Scott Sternbach, the director of LaGuardia Community College’s commercial photography program, will have his collection of photographs from a three-month journey to Antarctica displayed in the museum’s “Race to the End of the Earth” exhibition, through January 2, 2011.

“It feels fantastic because it’s a life-long dream to have my work presented in a prestigious museum such as the Museum of Natural History,” said Sternbach, 52. “The museum is taking the show on road to London, Paris, Vancouver, China and quite a few places in the next 10 years. My work will impact and get seen by even more people, showing them something they wouldn’t have been able to see otherwise.”

A National Science Foundation grant funded Sternbach’s three-month photography expedition to Antarctica in 2008. His collection, part of the exhibition’s contemporary section, contains eight large black-and-white portraits of the core of Antarctica, the researchers, biologists, pilots, cooks and boat captains he photographed at Palmer Station.

The other work on display is a 20-foot-wide mural of the Antarctica landscape that is displayed in a room called Modern Antarctica. It focuses on Mt.
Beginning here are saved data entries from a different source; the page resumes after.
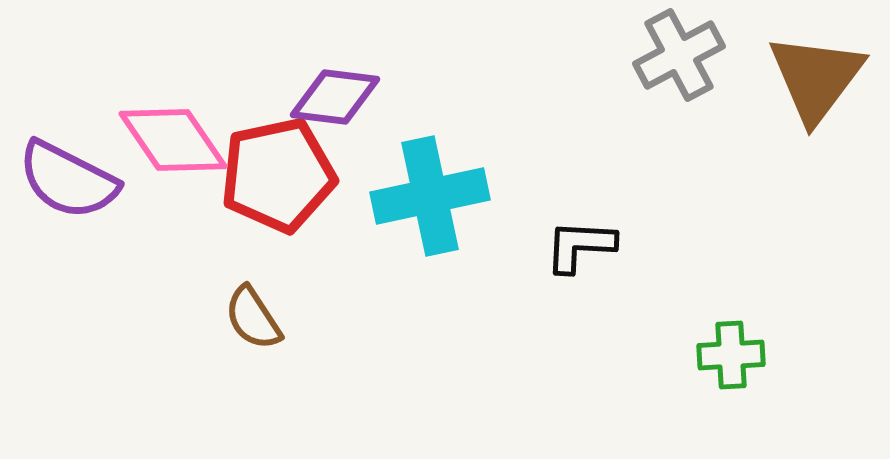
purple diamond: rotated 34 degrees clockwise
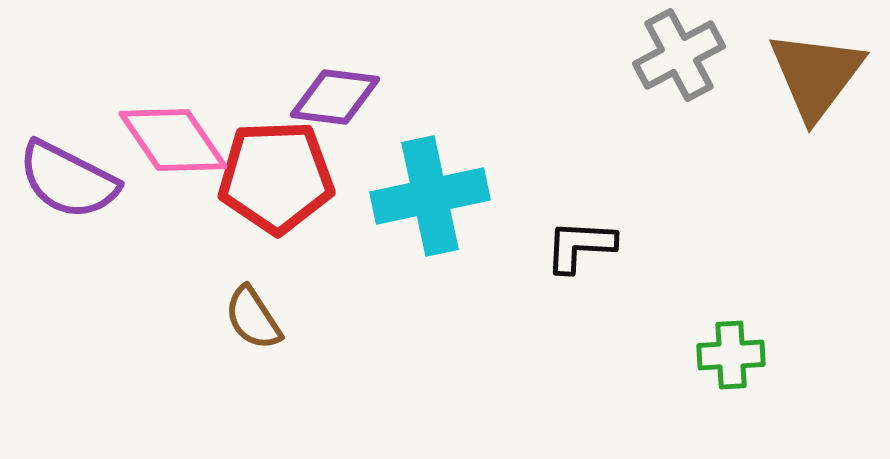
brown triangle: moved 3 px up
red pentagon: moved 2 px left, 2 px down; rotated 10 degrees clockwise
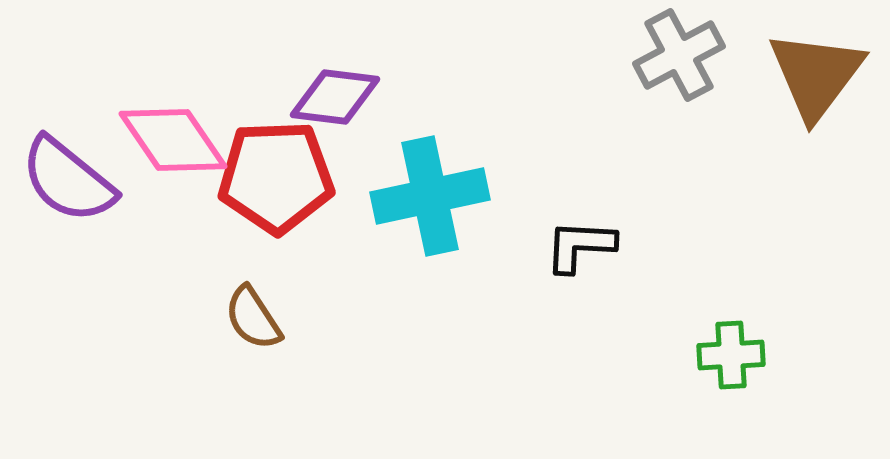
purple semicircle: rotated 12 degrees clockwise
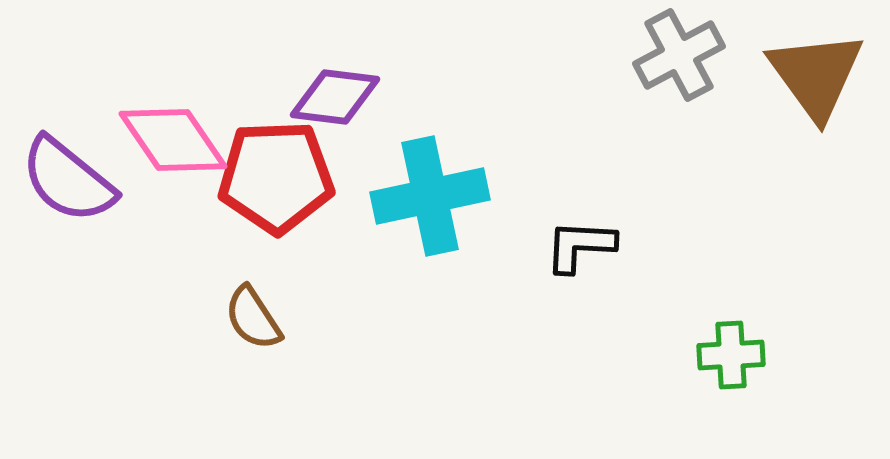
brown triangle: rotated 13 degrees counterclockwise
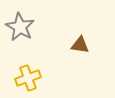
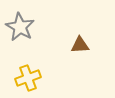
brown triangle: rotated 12 degrees counterclockwise
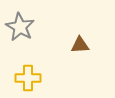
yellow cross: rotated 20 degrees clockwise
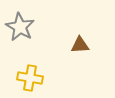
yellow cross: moved 2 px right; rotated 10 degrees clockwise
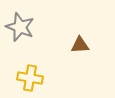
gray star: rotated 8 degrees counterclockwise
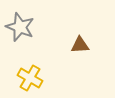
yellow cross: rotated 20 degrees clockwise
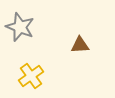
yellow cross: moved 1 px right, 2 px up; rotated 25 degrees clockwise
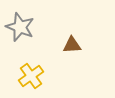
brown triangle: moved 8 px left
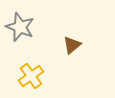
brown triangle: rotated 36 degrees counterclockwise
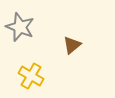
yellow cross: rotated 25 degrees counterclockwise
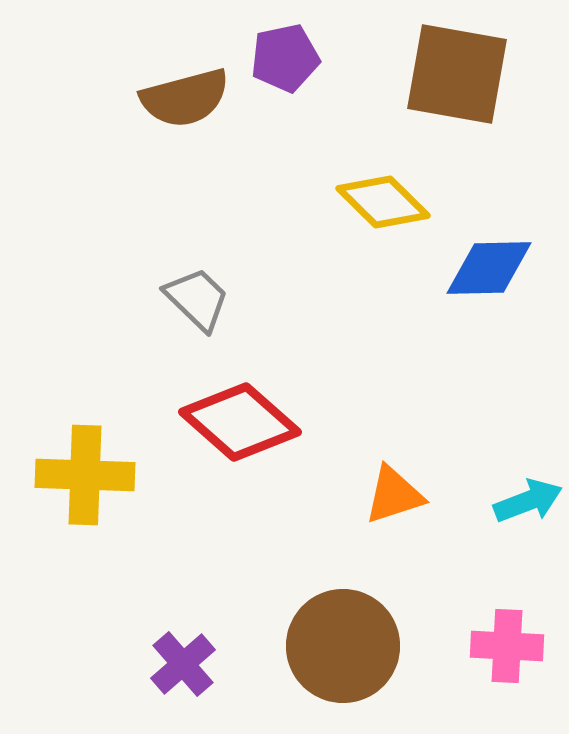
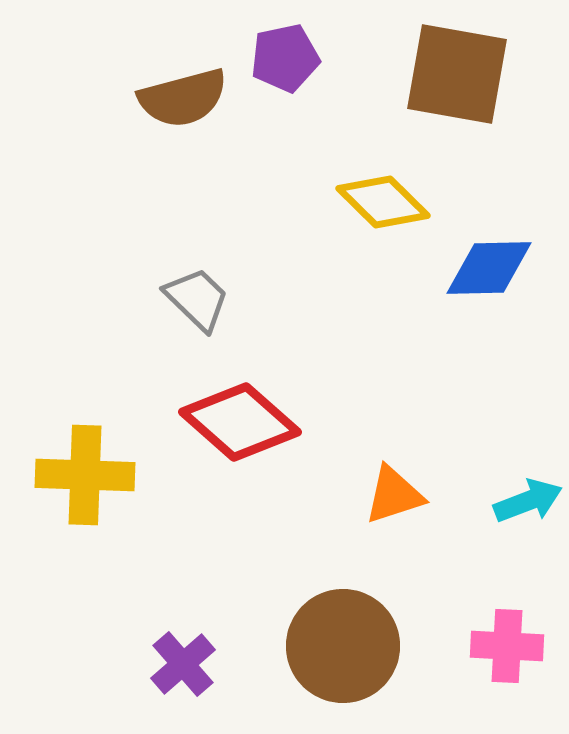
brown semicircle: moved 2 px left
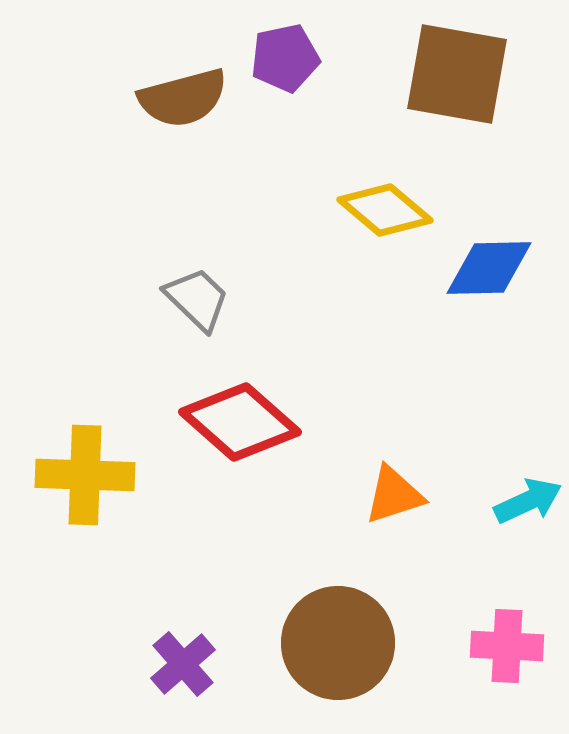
yellow diamond: moved 2 px right, 8 px down; rotated 4 degrees counterclockwise
cyan arrow: rotated 4 degrees counterclockwise
brown circle: moved 5 px left, 3 px up
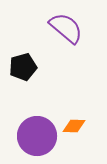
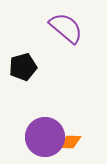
orange diamond: moved 4 px left, 16 px down
purple circle: moved 8 px right, 1 px down
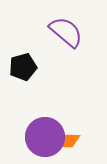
purple semicircle: moved 4 px down
orange diamond: moved 1 px left, 1 px up
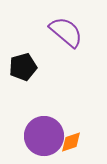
purple circle: moved 1 px left, 1 px up
orange diamond: moved 2 px right, 1 px down; rotated 20 degrees counterclockwise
Luigi with a sweeping view of glaciers taken from the bridge of the Lawrence M. Gould ship Sternbach was on.

The exhibition is about explorers Norwegian Roald Amundsen and British Navy Captain Robert Falcon Scott and their journey across the Ross Ice Shelf to the South Pole and back from 1911-12. The exhibit also contains photos of Antarctica taken by other photographers.

Through his photos, Sternbach said he strove to create a typology of the people who work in Antarctica.

“By looking at the individual characteristics of the people who occupy Antarctica,” he said, “the viewer can then begin to understand the place since people are a reflection of what they do and where they exist.”

Because of his experience, Sternbach has gained confidence through approaching intimidating people and being able to break through and connect with them.

“There is nothing quite like being in Antarctica. It was a unique experience,” said Sternbach, who has been at LaGuardia Community College since 1997.

Although Sternbach looks for light, form and composition as a precursor for taking photos, he has been doing photography since age 11. Looking through a camera is an intuitive process for him.

“I don’t think a lot about it when I’m taking photos. I go from my gut,” said Sternbach. “I lift the camera to my eye and when it looks right I press the button.”